** start Given data **

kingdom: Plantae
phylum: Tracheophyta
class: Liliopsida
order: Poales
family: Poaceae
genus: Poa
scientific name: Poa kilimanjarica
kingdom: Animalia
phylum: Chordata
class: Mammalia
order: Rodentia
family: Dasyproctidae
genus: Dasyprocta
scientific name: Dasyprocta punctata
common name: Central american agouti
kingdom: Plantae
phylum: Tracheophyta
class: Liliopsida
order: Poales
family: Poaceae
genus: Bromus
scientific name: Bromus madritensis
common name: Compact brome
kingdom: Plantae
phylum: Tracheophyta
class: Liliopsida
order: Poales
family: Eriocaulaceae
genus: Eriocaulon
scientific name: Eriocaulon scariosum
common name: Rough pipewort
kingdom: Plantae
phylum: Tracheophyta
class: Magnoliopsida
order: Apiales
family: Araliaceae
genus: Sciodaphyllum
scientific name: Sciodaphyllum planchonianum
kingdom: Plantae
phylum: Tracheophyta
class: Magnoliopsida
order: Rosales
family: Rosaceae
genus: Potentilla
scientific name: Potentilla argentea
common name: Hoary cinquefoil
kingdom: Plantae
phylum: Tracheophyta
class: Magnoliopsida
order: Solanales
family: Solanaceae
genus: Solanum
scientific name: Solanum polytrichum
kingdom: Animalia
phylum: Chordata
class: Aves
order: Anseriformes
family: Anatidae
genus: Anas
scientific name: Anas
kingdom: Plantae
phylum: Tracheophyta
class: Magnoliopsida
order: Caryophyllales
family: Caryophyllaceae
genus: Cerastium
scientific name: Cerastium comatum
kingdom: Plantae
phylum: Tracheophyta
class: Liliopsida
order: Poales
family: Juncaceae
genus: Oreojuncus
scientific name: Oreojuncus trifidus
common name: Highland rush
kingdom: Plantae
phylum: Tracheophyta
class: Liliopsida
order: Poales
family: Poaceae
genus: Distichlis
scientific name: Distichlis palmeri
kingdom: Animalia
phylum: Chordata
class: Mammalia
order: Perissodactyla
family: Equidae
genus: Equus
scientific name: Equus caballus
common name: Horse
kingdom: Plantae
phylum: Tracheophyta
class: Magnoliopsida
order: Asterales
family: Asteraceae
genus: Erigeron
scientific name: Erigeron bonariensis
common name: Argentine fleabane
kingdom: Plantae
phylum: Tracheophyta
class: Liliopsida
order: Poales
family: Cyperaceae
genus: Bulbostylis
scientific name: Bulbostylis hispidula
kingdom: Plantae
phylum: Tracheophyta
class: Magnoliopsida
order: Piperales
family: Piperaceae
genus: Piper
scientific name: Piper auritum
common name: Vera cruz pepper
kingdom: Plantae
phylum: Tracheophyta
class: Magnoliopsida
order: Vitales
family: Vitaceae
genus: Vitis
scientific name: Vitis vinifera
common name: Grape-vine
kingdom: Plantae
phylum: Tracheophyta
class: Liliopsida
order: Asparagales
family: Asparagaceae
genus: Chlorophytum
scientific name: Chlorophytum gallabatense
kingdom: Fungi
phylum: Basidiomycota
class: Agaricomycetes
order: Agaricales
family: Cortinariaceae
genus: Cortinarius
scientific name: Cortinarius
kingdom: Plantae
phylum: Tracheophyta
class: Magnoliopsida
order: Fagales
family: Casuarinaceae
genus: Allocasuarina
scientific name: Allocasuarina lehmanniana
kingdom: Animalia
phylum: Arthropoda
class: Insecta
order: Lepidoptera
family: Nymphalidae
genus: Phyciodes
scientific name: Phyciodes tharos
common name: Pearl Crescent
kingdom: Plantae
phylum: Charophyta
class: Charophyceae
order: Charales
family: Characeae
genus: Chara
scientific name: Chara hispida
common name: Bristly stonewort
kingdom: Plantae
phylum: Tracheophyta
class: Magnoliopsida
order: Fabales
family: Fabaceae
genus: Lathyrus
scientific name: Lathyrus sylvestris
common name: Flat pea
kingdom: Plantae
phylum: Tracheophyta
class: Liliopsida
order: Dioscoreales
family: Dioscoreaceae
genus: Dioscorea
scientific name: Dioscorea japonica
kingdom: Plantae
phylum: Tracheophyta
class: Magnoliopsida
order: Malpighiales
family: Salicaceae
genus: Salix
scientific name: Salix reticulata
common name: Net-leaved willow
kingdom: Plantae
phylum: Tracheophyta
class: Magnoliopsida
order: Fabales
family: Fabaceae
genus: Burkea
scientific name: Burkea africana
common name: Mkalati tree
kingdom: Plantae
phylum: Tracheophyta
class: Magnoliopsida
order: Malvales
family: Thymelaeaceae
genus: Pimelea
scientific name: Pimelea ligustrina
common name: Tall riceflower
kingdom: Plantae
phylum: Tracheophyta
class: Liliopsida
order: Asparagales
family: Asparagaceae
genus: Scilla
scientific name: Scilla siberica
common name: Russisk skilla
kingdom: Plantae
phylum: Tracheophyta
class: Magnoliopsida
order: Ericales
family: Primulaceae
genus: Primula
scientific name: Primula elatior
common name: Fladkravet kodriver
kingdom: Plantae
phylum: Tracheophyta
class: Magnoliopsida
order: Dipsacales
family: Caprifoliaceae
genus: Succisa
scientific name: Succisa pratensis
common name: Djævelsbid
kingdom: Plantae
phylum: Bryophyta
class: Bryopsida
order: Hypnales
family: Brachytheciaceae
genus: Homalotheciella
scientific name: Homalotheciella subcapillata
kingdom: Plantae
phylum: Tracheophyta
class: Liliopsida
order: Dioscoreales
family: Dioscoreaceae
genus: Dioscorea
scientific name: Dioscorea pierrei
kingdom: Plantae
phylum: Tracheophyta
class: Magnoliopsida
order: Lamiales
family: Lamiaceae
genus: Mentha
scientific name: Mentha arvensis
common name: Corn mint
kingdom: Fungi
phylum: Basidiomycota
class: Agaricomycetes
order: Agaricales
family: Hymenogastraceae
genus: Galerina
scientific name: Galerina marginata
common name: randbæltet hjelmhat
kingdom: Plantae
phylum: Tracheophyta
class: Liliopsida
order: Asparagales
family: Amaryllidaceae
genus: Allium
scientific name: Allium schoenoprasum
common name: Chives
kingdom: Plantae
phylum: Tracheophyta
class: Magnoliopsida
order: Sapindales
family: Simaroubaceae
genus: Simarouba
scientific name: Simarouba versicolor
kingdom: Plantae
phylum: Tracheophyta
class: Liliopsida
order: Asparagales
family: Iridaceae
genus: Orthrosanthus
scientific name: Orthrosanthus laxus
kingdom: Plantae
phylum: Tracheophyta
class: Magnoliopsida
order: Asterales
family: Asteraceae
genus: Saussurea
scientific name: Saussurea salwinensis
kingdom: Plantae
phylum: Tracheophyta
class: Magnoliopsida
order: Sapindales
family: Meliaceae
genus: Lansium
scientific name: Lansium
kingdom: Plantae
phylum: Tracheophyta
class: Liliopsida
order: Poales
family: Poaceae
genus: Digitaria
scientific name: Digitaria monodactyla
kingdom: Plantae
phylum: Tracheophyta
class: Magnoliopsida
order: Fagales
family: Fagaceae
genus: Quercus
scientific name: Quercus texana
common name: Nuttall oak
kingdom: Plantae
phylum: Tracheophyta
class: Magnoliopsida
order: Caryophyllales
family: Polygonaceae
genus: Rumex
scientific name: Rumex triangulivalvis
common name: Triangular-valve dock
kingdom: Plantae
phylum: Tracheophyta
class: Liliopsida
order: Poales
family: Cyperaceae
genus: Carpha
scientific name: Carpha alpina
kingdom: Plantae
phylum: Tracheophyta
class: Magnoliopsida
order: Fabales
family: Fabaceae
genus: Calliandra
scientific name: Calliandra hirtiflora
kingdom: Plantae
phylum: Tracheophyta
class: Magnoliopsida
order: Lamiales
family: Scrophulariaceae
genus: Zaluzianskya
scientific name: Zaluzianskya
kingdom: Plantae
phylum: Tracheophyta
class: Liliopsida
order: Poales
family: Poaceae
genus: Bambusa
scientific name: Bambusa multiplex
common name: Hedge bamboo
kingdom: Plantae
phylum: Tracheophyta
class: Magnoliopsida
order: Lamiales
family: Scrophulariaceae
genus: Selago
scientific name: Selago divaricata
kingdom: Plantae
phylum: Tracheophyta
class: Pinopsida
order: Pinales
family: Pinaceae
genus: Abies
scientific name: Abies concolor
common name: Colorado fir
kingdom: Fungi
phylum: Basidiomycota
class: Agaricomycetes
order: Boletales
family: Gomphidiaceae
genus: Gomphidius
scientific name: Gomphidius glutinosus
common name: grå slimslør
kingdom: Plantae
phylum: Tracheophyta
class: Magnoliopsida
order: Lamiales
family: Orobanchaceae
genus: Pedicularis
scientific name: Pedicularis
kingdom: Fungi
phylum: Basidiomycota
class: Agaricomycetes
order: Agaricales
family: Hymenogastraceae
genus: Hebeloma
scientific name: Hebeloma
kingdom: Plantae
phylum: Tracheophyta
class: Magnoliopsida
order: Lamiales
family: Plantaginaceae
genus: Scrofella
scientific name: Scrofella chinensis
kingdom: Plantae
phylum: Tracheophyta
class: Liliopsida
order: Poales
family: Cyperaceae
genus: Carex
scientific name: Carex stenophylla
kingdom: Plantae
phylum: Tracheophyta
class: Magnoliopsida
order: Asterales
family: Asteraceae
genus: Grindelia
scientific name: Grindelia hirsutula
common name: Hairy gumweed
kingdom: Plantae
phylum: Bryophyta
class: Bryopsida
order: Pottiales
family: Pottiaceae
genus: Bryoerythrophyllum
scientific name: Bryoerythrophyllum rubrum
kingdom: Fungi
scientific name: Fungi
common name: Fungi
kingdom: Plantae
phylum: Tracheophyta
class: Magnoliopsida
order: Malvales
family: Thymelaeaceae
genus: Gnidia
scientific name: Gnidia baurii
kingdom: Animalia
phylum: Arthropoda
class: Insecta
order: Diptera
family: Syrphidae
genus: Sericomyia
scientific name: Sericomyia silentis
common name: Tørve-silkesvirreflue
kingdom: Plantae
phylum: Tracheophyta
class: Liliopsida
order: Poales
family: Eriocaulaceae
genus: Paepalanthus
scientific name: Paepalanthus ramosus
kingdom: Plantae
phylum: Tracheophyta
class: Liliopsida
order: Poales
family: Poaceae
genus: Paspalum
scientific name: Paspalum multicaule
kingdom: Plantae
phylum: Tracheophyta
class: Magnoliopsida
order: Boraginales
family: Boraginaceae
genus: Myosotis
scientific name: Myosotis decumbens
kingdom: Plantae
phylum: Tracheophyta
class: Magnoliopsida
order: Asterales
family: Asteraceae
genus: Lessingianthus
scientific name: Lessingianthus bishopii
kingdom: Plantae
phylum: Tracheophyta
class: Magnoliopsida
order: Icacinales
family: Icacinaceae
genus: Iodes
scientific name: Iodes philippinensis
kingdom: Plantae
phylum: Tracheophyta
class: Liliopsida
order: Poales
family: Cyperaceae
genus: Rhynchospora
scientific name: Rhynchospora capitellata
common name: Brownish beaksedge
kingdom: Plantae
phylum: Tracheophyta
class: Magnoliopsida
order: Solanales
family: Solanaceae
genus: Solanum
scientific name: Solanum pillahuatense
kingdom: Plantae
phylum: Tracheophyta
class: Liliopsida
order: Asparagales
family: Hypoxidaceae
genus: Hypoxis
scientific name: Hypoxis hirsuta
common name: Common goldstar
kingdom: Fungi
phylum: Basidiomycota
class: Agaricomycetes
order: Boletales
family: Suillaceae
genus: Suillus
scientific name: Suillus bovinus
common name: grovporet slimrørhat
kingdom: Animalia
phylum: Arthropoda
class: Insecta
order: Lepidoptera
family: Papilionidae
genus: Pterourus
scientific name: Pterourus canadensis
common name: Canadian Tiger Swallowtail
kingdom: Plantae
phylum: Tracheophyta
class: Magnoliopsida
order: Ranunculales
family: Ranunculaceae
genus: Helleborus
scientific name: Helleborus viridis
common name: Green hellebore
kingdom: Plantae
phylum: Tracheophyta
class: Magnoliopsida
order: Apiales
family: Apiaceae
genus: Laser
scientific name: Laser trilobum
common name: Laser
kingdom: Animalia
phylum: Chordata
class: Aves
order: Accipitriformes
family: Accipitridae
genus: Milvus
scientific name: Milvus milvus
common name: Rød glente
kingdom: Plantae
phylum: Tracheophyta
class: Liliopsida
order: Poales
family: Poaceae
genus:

** end Given data **

Work instructions :: Reproduce the item lines unchanged, starting with the line that contains "class: Charophyceae" and stopping after the line that contains "scientific name: Succisa pratensis".

The solution ::
class: Charophyceae
order: Charales
family: Characeae
genus: Chara
scientific name: Chara hispida
common name: Bristly stonewort
kingdom: Plantae
phylum: Tracheophyta
class: Magnoliopsida
order: Fabales
family: Fabaceae
genus: Lathyrus
scientific name: Lathyrus sylvestris
common name: Flat pea
kingdom: Plantae
phylum: Tracheophyta
class: Liliopsida
order: Dioscoreales
family: Dioscoreaceae
genus: Dioscorea
scientific name: Dioscorea japonica
kingdom: Plantae
phylum: Tracheophyta
class: Magnoliopsida
order: Malpighiales
family: Salicaceae
genus: Salix
scientific name: Salix reticulata
common name: Net-leaved willow
kingdom: Plantae
phylum: Tracheophyta
class: Magnoliopsida
order: Fabales
family: Fabaceae
genus: Burkea
scientific name: Burkea africana
common name: Mkalati tree
kingdom: Plantae
phylum: Tracheophyta
class: Magnoliopsida
order: Malvales
family: Thymelaeaceae
genus: Pimelea
scientific name: Pimelea ligustrina
common name: Tall riceflower
kingdom: Plantae
phylum: Tracheophyta
class: Liliopsida
order: Asparagales
family: Asparagaceae
genus: Scilla
scientific name: Scilla siberica
common name: Russisk skilla
kingdom: Plantae
phylum: Tracheophyta
class: Magnoliopsida
order: Ericales
family: Primulaceae
genus: Primula
scientific name: Primula elatior
common name: Fladkravet kodriver
kingdom: Plantae
phylum: Tracheophyta
class: Magnoliopsida
order: Dipsacales
family: Caprifoliaceae
genus: Succisa
scientific name: Succisa pratensis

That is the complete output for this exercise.